Whether or not the Red Sox should invest in Ellsbury after the season is a fair debate. But there is no debating the fact that the Red Sox need Ellsbury at the top of the lineup if they are to go where they want to go this postseason.
Middle Relief Still Needs Work
Koji Uehara has tossed 27 consecutive scoreless innings, and hasn’t allowed an earned run since July 2. He is the best closer in the game right now, and should be used liberally in October. He’s on a historically good run, and Farrell should lean on him just as Terry Francona leaned on Keith Foulke in 2004.
But the bridge to Uehara remains shaky, as the Red Sox bullpen struggled to put games away this weekend. The Yankees scored at least eight runs in three consecutive games, many of which came in the latter innings.
With a comfortable seven and a half game lead in the division, Farrell must be willing to experiment in the seventh and eighth innings, and find reliable arms besides Craig Breslow and Junichi Tazawa.
Brandon Workman would seem to be at the top of the list, as Farrell has shown a proclivity to summon him out of the bullpen in high-leverage situations.
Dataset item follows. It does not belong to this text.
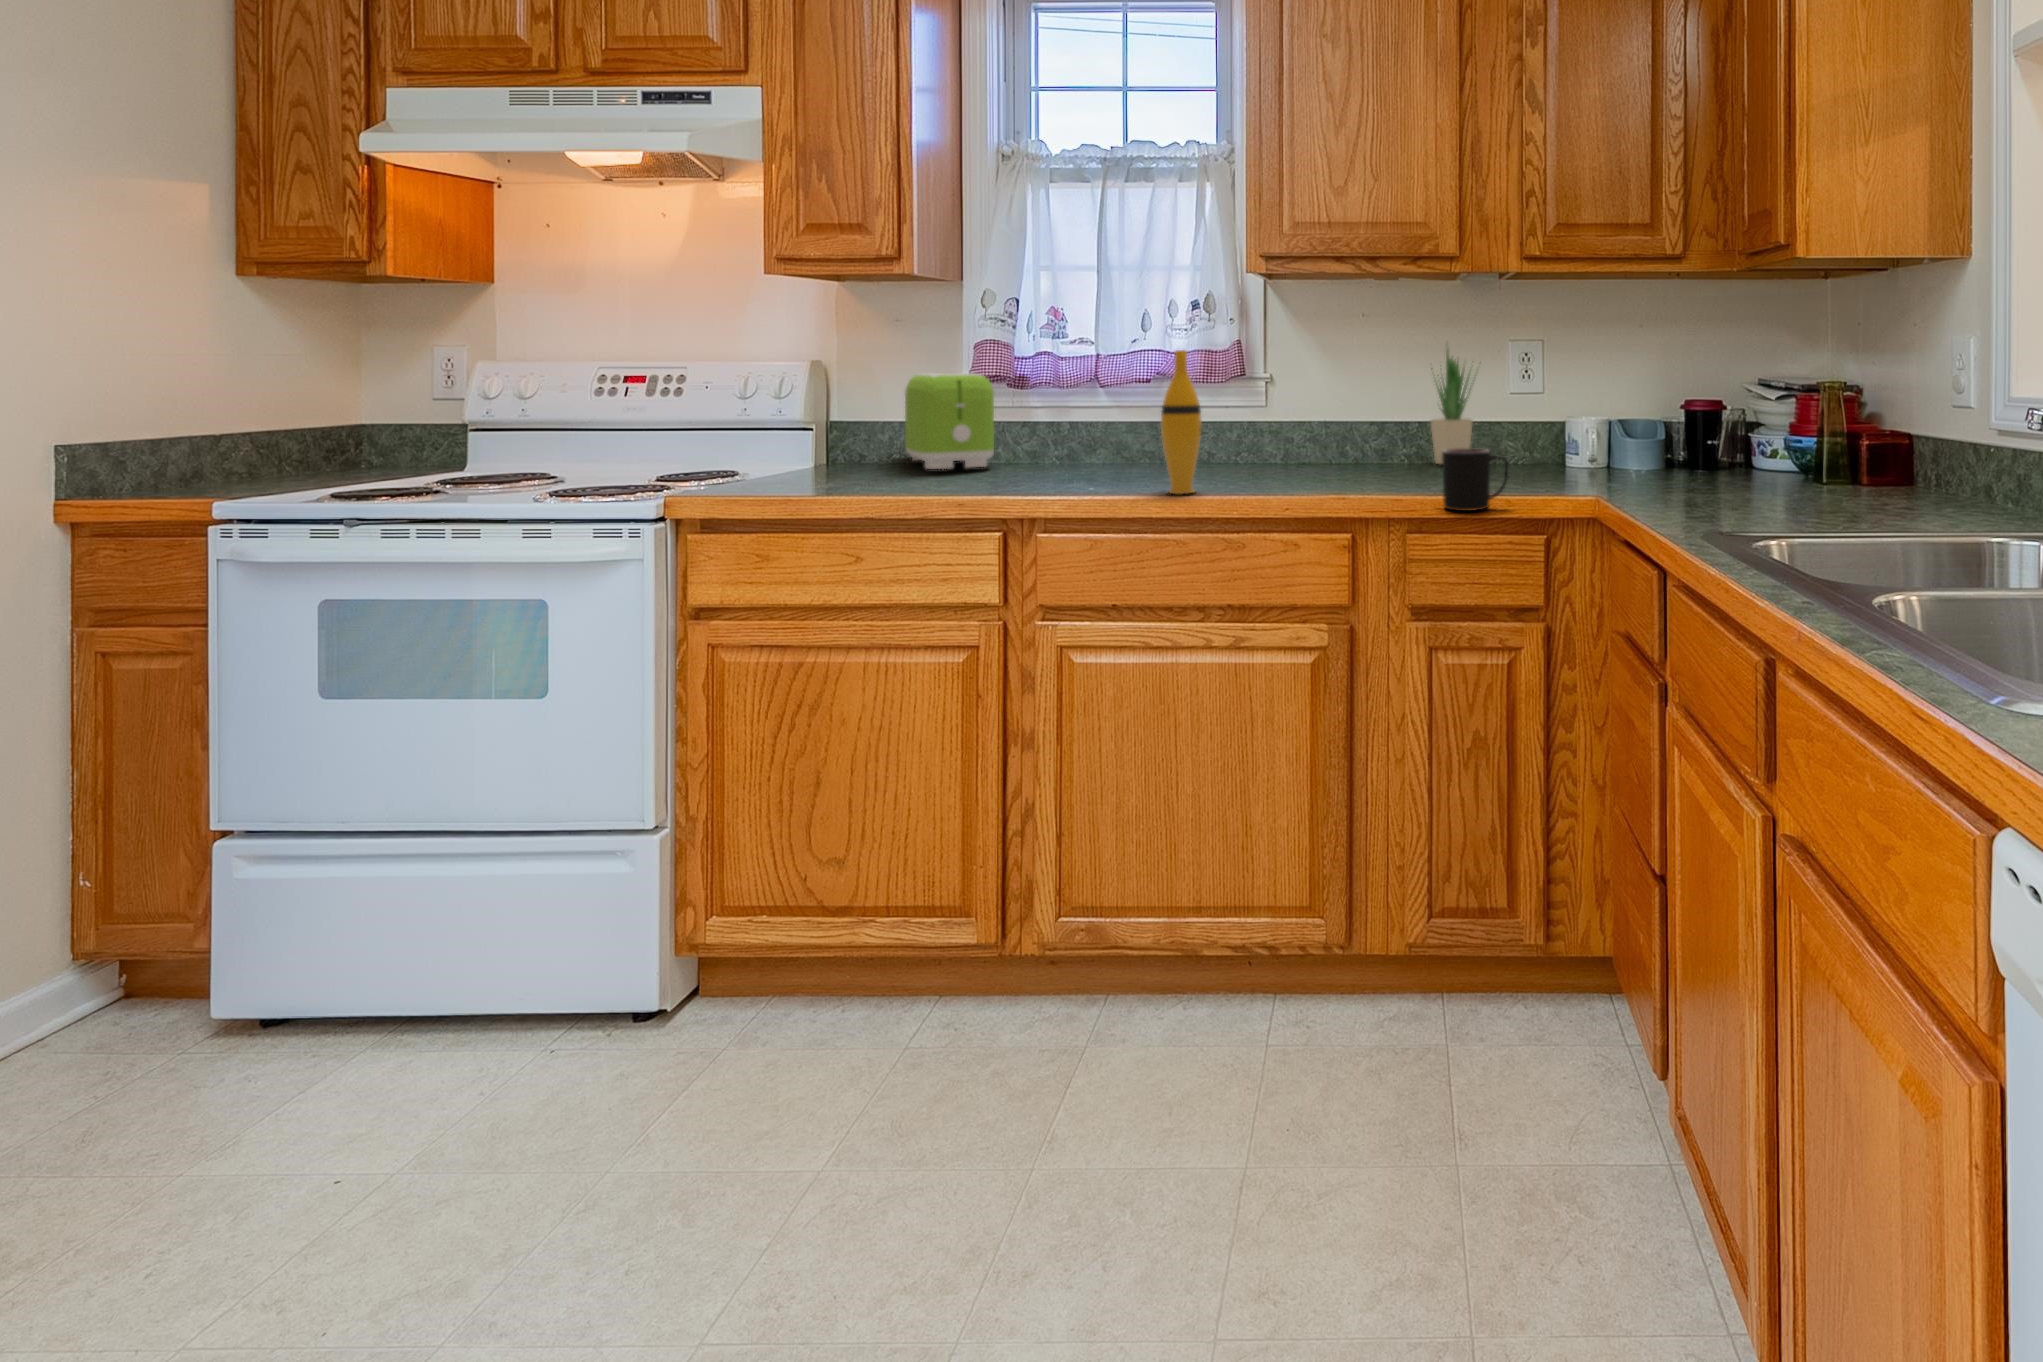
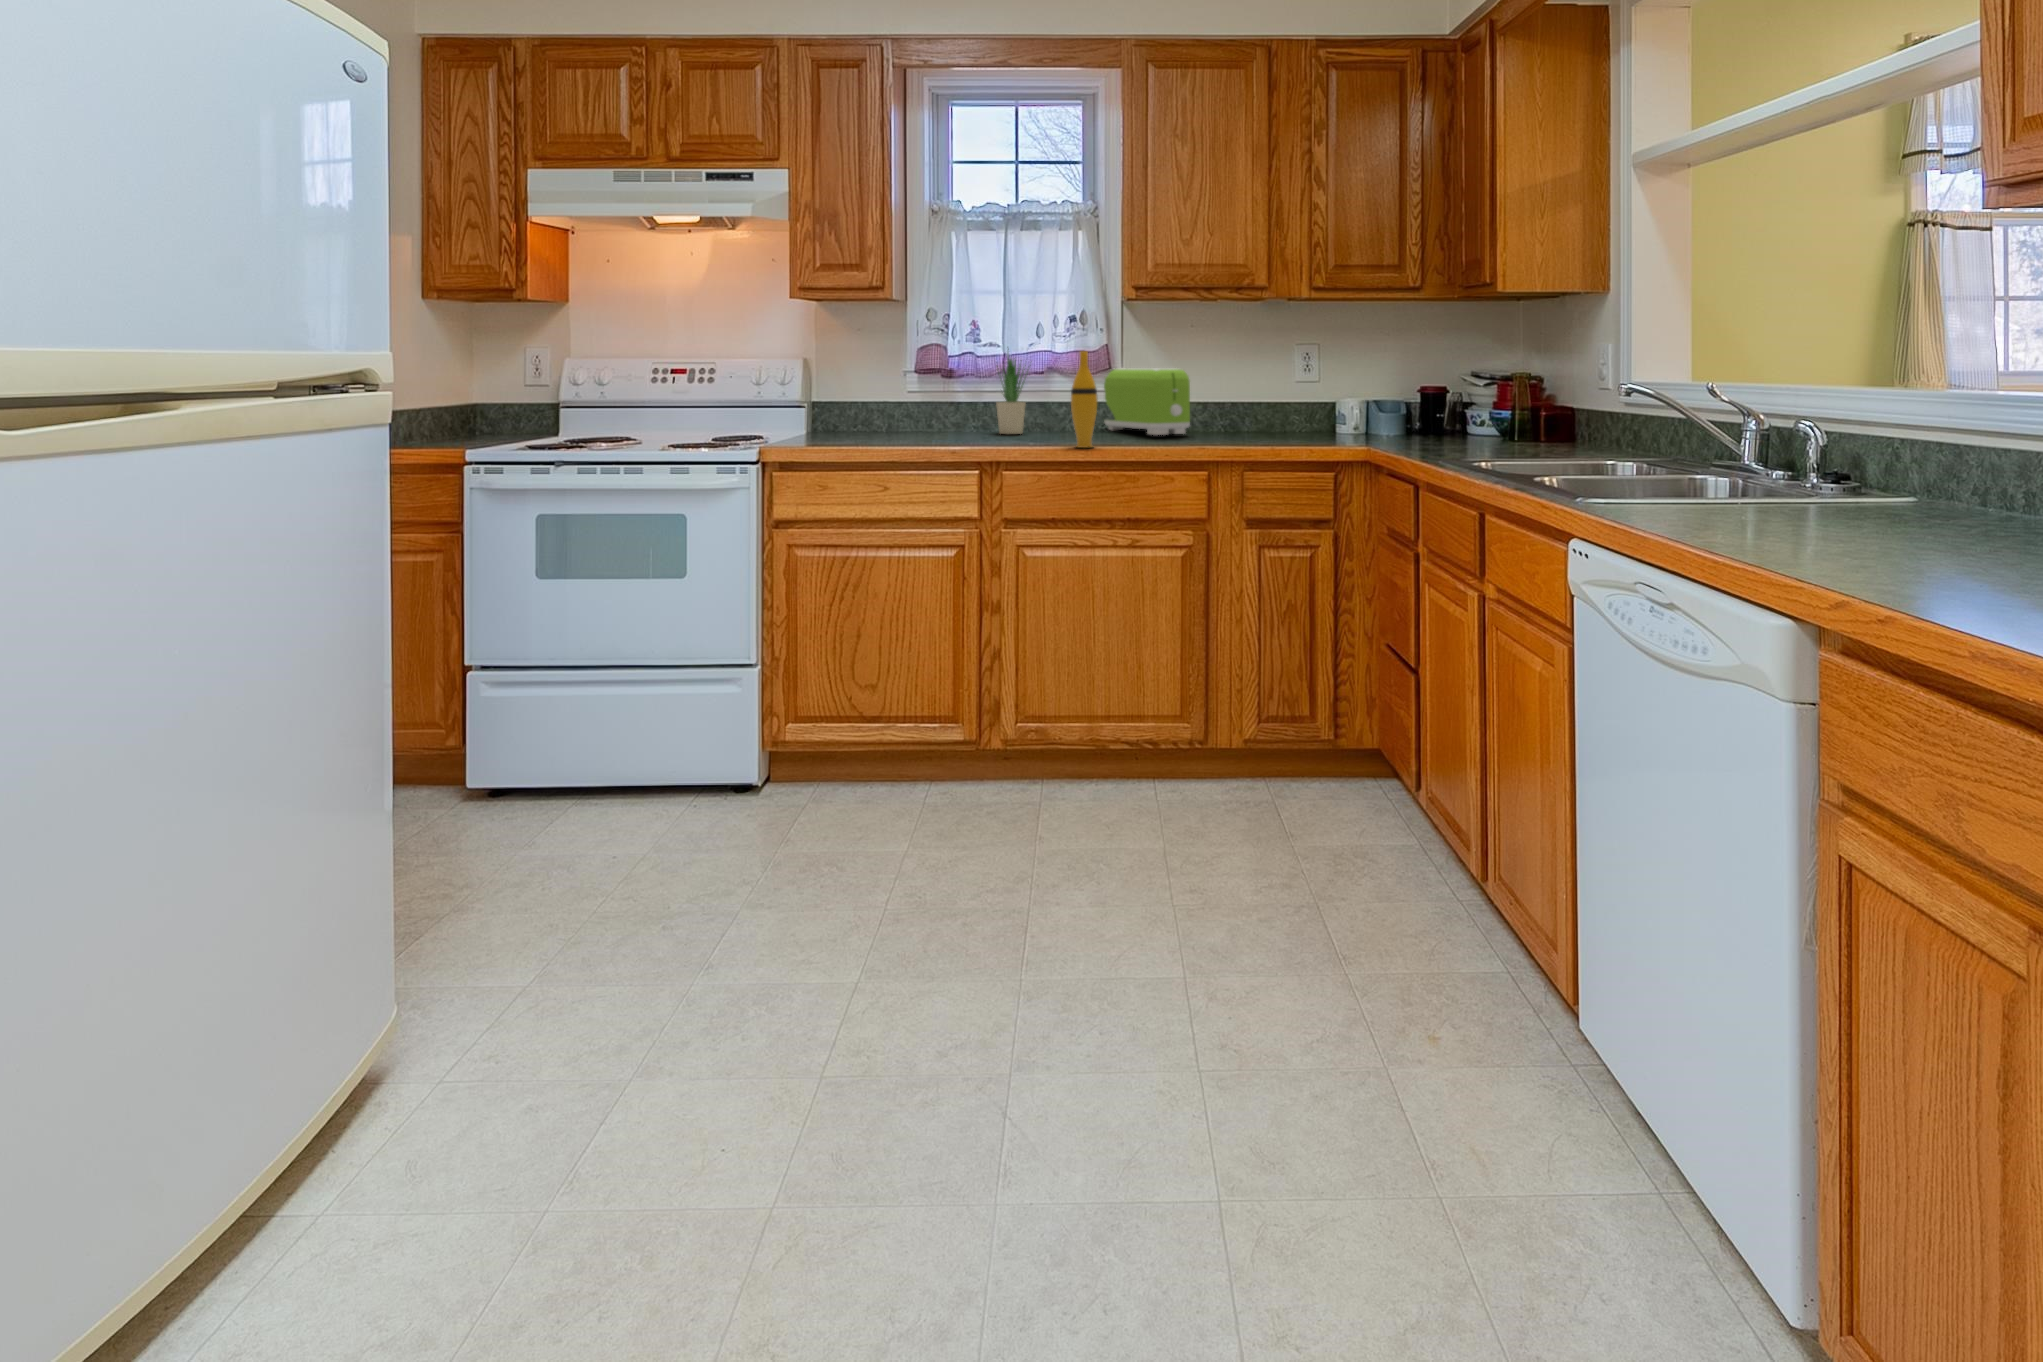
potted plant: present [1431,349,1472,464] -> present [996,349,1025,434]
toaster: present [905,373,994,469] -> present [1104,368,1190,435]
mug: present [1442,449,1508,511] -> none [1268,417,1312,457]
Then again, Farrell also had Workman pitch in a 16-run blowout last Wednesday, which led to his unavailability for Thursday night’s affair.
With the volatility of relief pitchers, the Red Sox made the right decision to not surrender elite prospects for a Francisco Rodriguez or Jose Veras type at the trade deadline. But because they’ve made a commitment to solving their bullpen problems from within, they have to see what they have. Expect Franklin Morales, Allen Webster and Rubby De La Rosa to receive more high-leverage opportunities over the final three weeks of the season. The only way to find out if they can get outs is if they’re given the opportunity to do so.
Derek Jeter’s Career Is Over
Though the Yankees lost three of four games to the Red Sox, they still remain on the periphery of the AL playoff picture (the Rays lost seven of 10 games on the west coast last week).
But it seems likely the Yankees will finish this playoff push without captain Derek Jeter, who is out indefinitely after he reinjured his ankle in Saturday’s game.
Jeter is hitting .190 in 63 at-bats this season, and looked like the worst player on the field at times this weekend.
It always seemed as if Jeter would end his illustrious career on his own terms. But this ankle injury has seemingly zapped the last of his offensive abilities. Alex Rodriguez, if his 211 game suspension is reduced, may outlast Jeter in pinstripes. Who knew?